INSTRUCTIONS TO FOLLOW:
What you return must be an exact copy of the lines in the listing below between the line holding "1150 553 7694" and the line holding "390 193 121", inclusive, and nothing more.

::::

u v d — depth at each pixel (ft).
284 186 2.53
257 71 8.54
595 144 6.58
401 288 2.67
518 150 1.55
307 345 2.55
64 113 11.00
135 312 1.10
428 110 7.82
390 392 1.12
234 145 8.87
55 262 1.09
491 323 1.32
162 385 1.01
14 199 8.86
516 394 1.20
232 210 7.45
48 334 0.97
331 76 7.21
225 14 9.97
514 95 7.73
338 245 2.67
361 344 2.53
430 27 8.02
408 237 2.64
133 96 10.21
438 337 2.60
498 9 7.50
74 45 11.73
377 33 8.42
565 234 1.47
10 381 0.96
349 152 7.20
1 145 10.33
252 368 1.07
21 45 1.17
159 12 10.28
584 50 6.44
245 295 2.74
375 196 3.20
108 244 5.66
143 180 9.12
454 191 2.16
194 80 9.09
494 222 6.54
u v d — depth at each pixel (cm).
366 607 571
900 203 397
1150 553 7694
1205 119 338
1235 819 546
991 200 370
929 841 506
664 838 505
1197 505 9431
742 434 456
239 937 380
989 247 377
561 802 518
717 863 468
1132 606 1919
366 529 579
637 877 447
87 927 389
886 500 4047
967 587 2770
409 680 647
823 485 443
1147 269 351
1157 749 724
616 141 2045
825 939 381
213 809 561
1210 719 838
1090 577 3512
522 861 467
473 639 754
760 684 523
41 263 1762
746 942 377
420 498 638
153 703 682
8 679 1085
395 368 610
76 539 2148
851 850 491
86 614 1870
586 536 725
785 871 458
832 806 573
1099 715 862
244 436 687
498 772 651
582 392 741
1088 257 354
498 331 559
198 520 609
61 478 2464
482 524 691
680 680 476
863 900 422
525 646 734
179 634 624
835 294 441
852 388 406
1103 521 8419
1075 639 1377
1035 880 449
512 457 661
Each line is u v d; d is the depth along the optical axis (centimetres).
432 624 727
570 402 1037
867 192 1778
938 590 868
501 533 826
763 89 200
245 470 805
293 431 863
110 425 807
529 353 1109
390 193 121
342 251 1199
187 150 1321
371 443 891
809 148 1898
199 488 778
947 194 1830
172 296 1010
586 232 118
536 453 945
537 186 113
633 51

::::

SOLUTION TO THIS EXERCISE:
1150 553 7694
1205 119 338
1235 819 546
991 200 370
929 841 506
664 838 505
1197 505 9431
742 434 456
239 937 380
989 247 377
561 802 518
717 863 468
1132 606 1919
366 529 579
637 877 447
87 927 389
886 500 4047
967 587 2770
409 680 647
823 485 443
1147 269 351
1157 749 724
616 141 2045
825 939 381
213 809 561
1210 719 838
1090 577 3512
522 861 467
473 639 754
760 684 523
41 263 1762
746 942 377
420 498 638
153 703 682
8 679 1085
395 368 610
76 539 2148
851 850 491
86 614 1870
586 536 725
785 871 458
832 806 573
1099 715 862
244 436 687
498 772 651
582 392 741
1088 257 354
498 331 559
198 520 609
61 478 2464
482 524 691
680 680 476
863 900 422
525 646 734
179 634 624
835 294 441
852 388 406
1103 521 8419
1075 639 1377
1035 880 449
512 457 661
Each line is u v d; d is the depth along the optical axis (centimetres).
432 624 727
570 402 1037
867 192 1778
938 590 868
501 533 826
763 89 200
245 470 805
293 431 863
110 425 807
529 353 1109
390 193 121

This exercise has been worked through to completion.